In many technical applications components are assembled with threaded fasteners. For example, where it is desired to assemble a first component to a second component, tapped holes are formed in one component while corresponding clearance holes are formed in the second component. The two components are positioned with respect to each other so that the clearance holes are aligned with the tapped holes. Threaded fasteners, such as screws or bolts or the like, are then used to secure the components together.
Usually, the machine tools that are used to form such tapped and clearance holes can easily provide the required accuracy in the positioning of such holes for proper alignment and fit of the components to be assembled without the use of additional gauging and measuring equipment. This is especially true where high precision alignment between the components is not required. However, where high precision alignment of components is required, gauging devices may be needed to facilitate and increase the accuracy of measuring the locations of hole positions (center axes, for example) with respect to each other and/or with respect to other reference points. Often, such high precision is required for alignment of optical systems such as guidance and navigation systems.

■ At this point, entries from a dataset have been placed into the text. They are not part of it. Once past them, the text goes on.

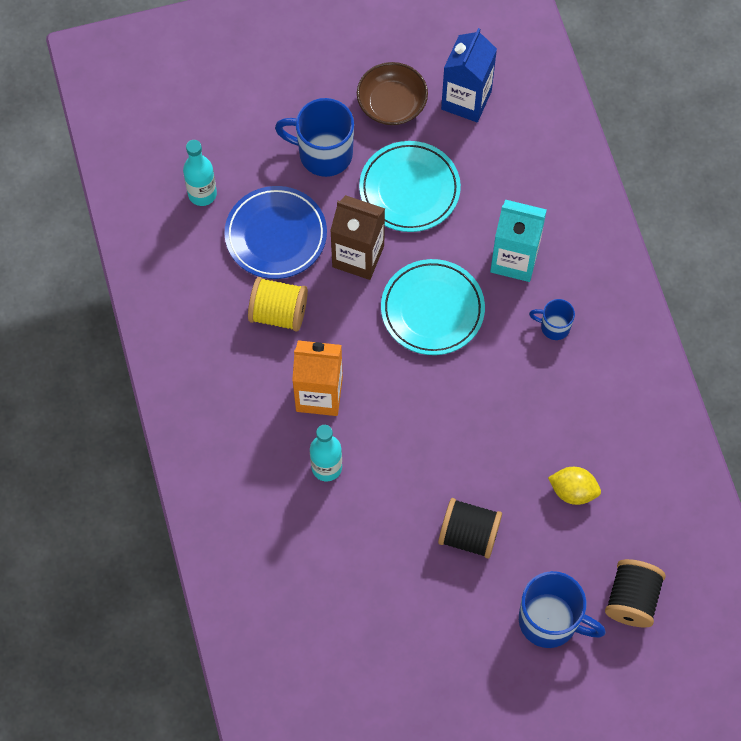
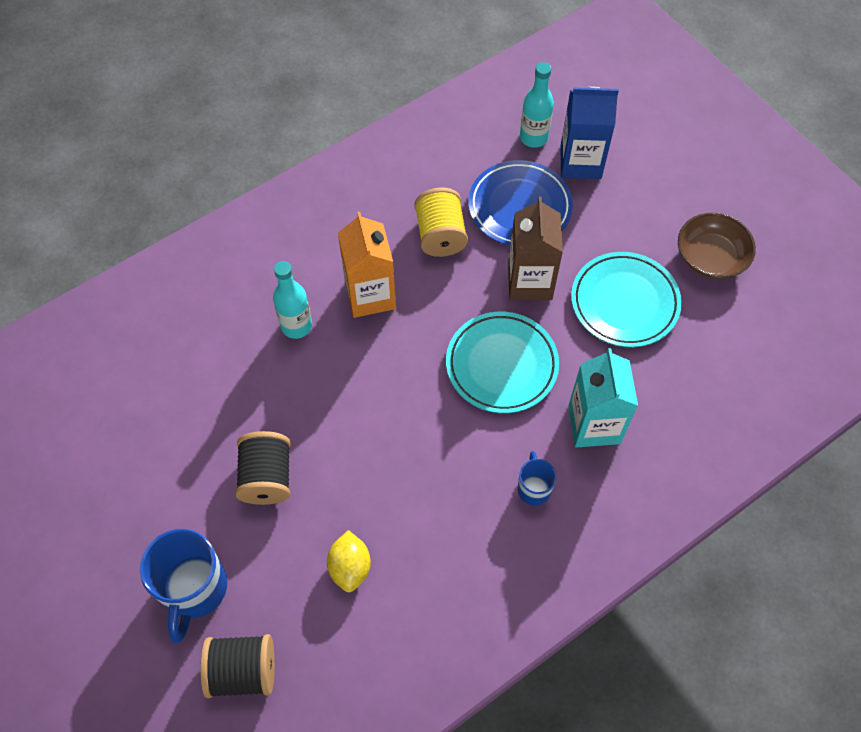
camera: 70 degrees right, 5 degrees down
blue mug [275,98,354,177] -> none
blue carton [441,28,497,122] -> blue carton moved to [560,87,619,179]

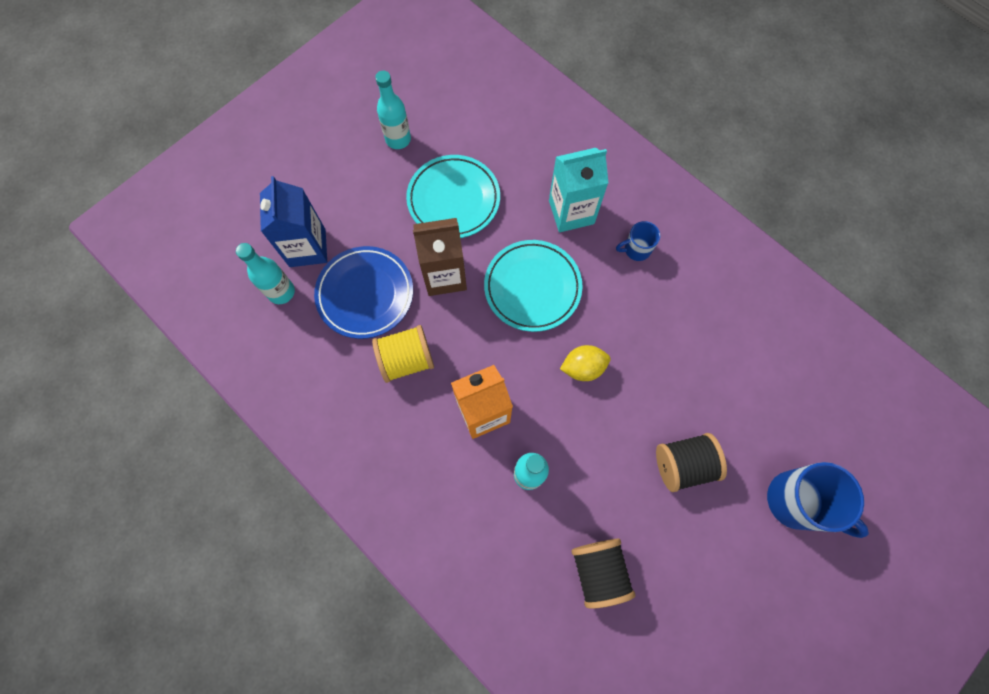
camera: 100 degrees left, 10 degrees up
blue mug [140,529,227,643] -> blue mug turned 45 degrees clockwise [767,462,869,538]
black spool [200,634,275,698] -> black spool moved to [571,539,635,609]
yellow lemon [327,530,371,592] -> yellow lemon moved to [560,345,611,381]
brown bowl [678,213,756,279] -> turquoise bottle [375,71,411,149]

One technique that can be used to indicate the centerline of a hole includes the use of a gauging device. One such gauging device for indicating the centerline of a tapped hole (or a bored hole) is shown in U.S. Pat. No. 3,026,621 to Papps et al. The hole position gauging device of Papps et al. has a threaded section adapted to screw into the hole to be indicated and a concentric cylindrical stem that extends above the hole. The tolerances for the concentricity of the stem relative to the threaded section and the diameter of the stem are known so that the stem can indicate, within a known tolerance, the centerline of the hole in which the gauging device is installed. For example, the stem can be contacted with a caliper or other position indicator in order to determine the position of the centerline of the tapped hole relative to another tapped hole, a machine tool, reference structure, or in a predetermined frame of reference.
Another device for locating the centerline of a tapped hole is shown in U.S. Pat. No. 5,179,788 to Jadach. The gauging device of Jadach is similar to the gauging device of Papps et al. except that the Jadach device uses a counterbore instead of a stem as an indicating feature. The counterbore allows for faster and easier measurement with programmable touch probe coordinate measuring machines in that fewer moves by the probe are needed to contact plural points on the inside surface of the counterbore as compared to using a stem. This is because plural points of the counterbore surface can be contacted by moving the probe along a linear path within the counterbore and the probe does not need to be moved over or around the stem.
One problem with the gauging devices of Papps et al. and Jadach is that a typical threaded fastener and the tapped hole into which it fits are intentionally designed to have some clearance or play between them in order to allow them to be separable. That is, they are not a perfect fit with each other in order to avoid interference that could cause them to become permanently locked together. Because of this, the threaded section of the devices of Papps and Jadach inherently has some play when installed in a threaded hole as the devices are designed to be reusable. This play can introduce measurement errors because the gauge is not locked in place with respect to the tapped hole and reduces the overall precision of the gauging device.
Another problem with the gauging devices of Papps et al. and Jadach is that they are designed to seat on a flat surface. As such, these devices are generally unsuitable for use with uneven or irregular surfaces. This is because any deviation in the perpendicularity of the centerline of the tapped hole with respect to the surface can introduce measurement errors. Conventional hole gauges, similar to the gauges of Papps et al. and Jadach, are available for use with uneven or irregular surfaces. These hole gauges have a threaded portion that is tapered. When such a tapered threaded portion is threaded into a tapped hole in a workpiece, the taper causes the threads of the threaded portion to interfere with the threads of the tapped hole thereby locking the gauge in the threaded hole. However, because the interference occurs near the surface of the workpiece and at the top of the tapped hole as a result of the tapered structure, these gauges are susceptible to being canted after being installed especially if the gauge is unintentionally bumped or jarred.